How is it that two people can have opposite opinions on the same book? Myself and a girl named 'Joyce' read a book called 'Talented'. She rated it 5/5 and I rated it 1/5. Be warned: I have bitter feelings about this book and so this post will be rather negative.

She says that the protagonist, Natalia, 'kicks ass'. In the book Natalia goes on three missions that are detailed. In the first her only contribution is a distraction and she has to be carried out by her teammates. She points out that she failed everyone's expectations. In the second mission she doesn't fight anyone and chokes at her opportunity to finish an assassination. In the third she doesn't kick ass, presay, but mind-control a guy (which, I will admit, is kinda cool). There are only two times she 'kicks ass'; the first is a fight with her teammate that is played more for sexual tension than 'the ability to kick ass' and the second is a simulation.

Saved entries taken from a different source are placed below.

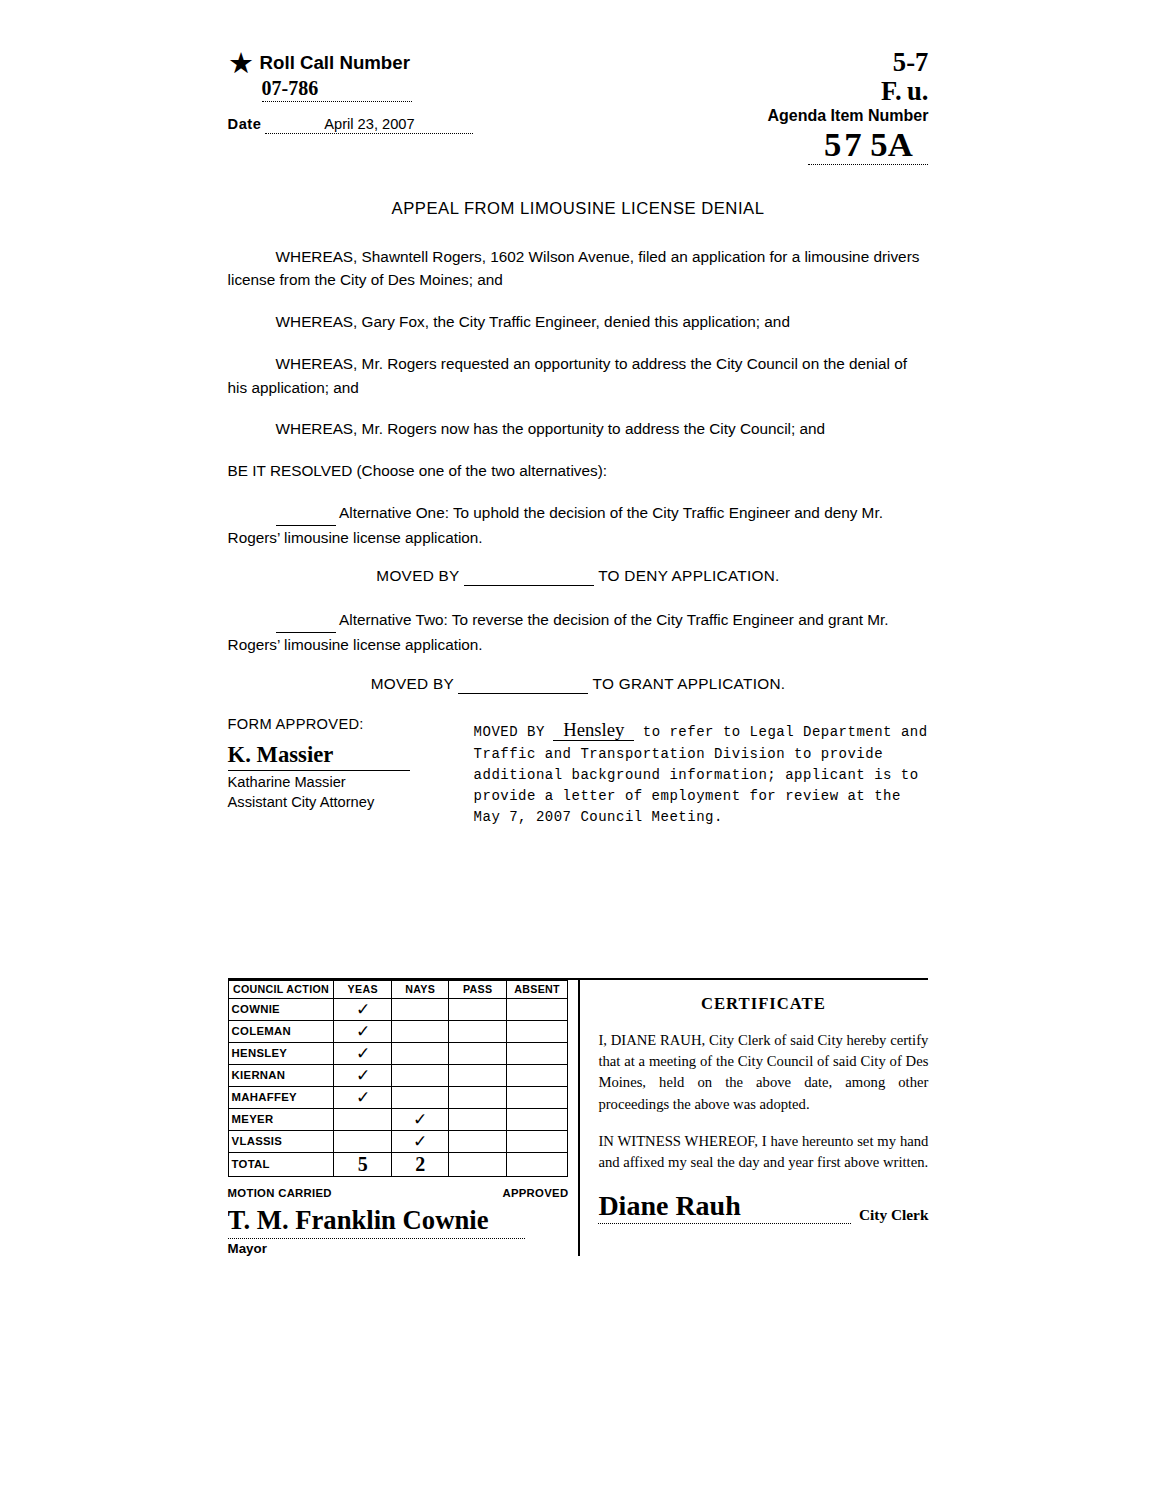★Roll Call Number
07-786
Date April 23, 2007
5‑7
F. u.
Agenda Item Number
5 7 5A
APPEAL FROM LIMOUSINE LICENSE DENIAL
WHEREAS, Shawntell Rogers, 1602 Wilson Avenue, filed an application for a limousine drivers license from the City of Des Moines; and
WHEREAS, Gary Fox, the City Traffic Engineer, denied this application; and
WHEREAS, Mr. Rogers requested an opportunity to address the City Council on the denial of his application; and
WHEREAS, Mr. Rogers now has the opportunity to address the City Council; and
BE IT RESOLVED (Choose one of the two alternatives):
Alternative One: To uphold the decision of the City Traffic Engineer and deny Mr. Rogers’ limousine license application.
MOVED BY TO DENY APPLICATION.
Alternative Two: To reverse the decision of the City Traffic Engineer and grant Mr. Rogers’ limousine license application.
MOVED BY TO GRANT APPLICATION.
FORM APPROVED:
K. Massier
Katharine Massier
Assistant City Attorney
MOVED BY Hensley to refer to Legal Department and Traffic and Transportation Division to provide additional background information; applicant is to provide a letter of employment for review at the May 7, 2007 Council Meeting.
| COUNCIL ACTION | YEAS | NAYS | PASS | ABSENT |
| --- | --- | --- | --- | --- |
| COWNIE | ✓ | | | |
| COLEMAN | ✓ | | | |
| HENSLEY | ✓ | | | |
| KIERNAN | ✓ | | | |
| MAHAFFEY | ✓ | | | |
| MEYER | | ✓ | | |
| VLASSIS | | ✓ | | |
| TOTAL | 5 | 2 | | |
MOTION CARRIED APPROVED
T. M. Franklin Cownie
Mayor
CERTIFICATE
I, DIANE RAUH, City Clerk of said City hereby certify that at a meeting of the City Council of said City of Des Moines, held on the above date, among other proceedings the above was adopted.
IN WITNESS WHEREOF, I have hereunto set my hand and affixed my seal the day and year first above written.
Diane Rauh City Clerk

She says the book is 'readable' when it frequently misses words, and that's its a 'non-stop page turner'. That I can only chalk up to a romantic drama addict because that is what's on most of the pages. The very thing that repealed me might attract someone else. Yet I still have my objection: wish fulfilment. Just on the romance side a hot guy (the book will tell you so many times) is head over heels for the protagonist despite being a lady killer (which book also tells you many times) and the protagonist gets to beat up her cheating boyfriend without consequences of any sort.

She says 'It has an equal portion of adventure, romance, drama, & paranormal attribute'. Before the climax there are only two missions that have any depth to them and even those are brief. Other than that there is a simulation that accomplishes nothing; filler to convince the adventure seekers not to throw the book away. The other 200 some pages are about the pitfalls in the protagonist's love life. There is no 'paranormal' but science fiction and even that receives little attention after the first few chapters.

Finally, the 'exuberant' cliff hanger. Personally, it felt more like a commercial break than a cliff hanger. The protagonist is carted away, again disabled by injury, and her ex-boyfriend reads a note from her new boyfriend that endangers the new boyfriend's family. He decides to give it to the leader out of a sense of family loyalty. Then it ends. There's no resolution to anything. Its not 'exuberant' because it lacks enthusiasm. To me it came of as 'depressing'. I feel Joyce was going for the 'extrememly good' definition.

Our reviews could not be more different. Mine was significantly longer and more in depth than Joyce's; it consisted of little more than a paragraph and mine an essay. A simple matter of taste can not explain the inaccuracies in her review, so what happened?

In the end, I suppose all that matters is that there is an audience that enjoys the book and is willing to pay for that enjoyment. I would still like to know why our reviews are opposites so I thought about it for a while. Then it hit me.

Paranormal Romance; instead of a science fiction plot with a romantic subplot this book is a romantic plot with a science fiction subplot. When I thought about 'Talented' in those terms then the number of postive reviews (including Joyce's) suddenly made made sense. They were reading for the romance while the occasional 'ass kicking' was a nice side dish. I was the opposite; reading for the scant science fiction and annoyed by the vast streches of romance.

 This still doesn't explain why Joyce said 'equal portions' or why Miss. Davis described the central conflict as revenge against a political figure but I suppose one can't sell a book on a trite love triangle anymore. It has to be spiced up with other elements, or maybe its a sign of the times. 'Girl gets the guy and  kicks ass'. That's their taste I guess.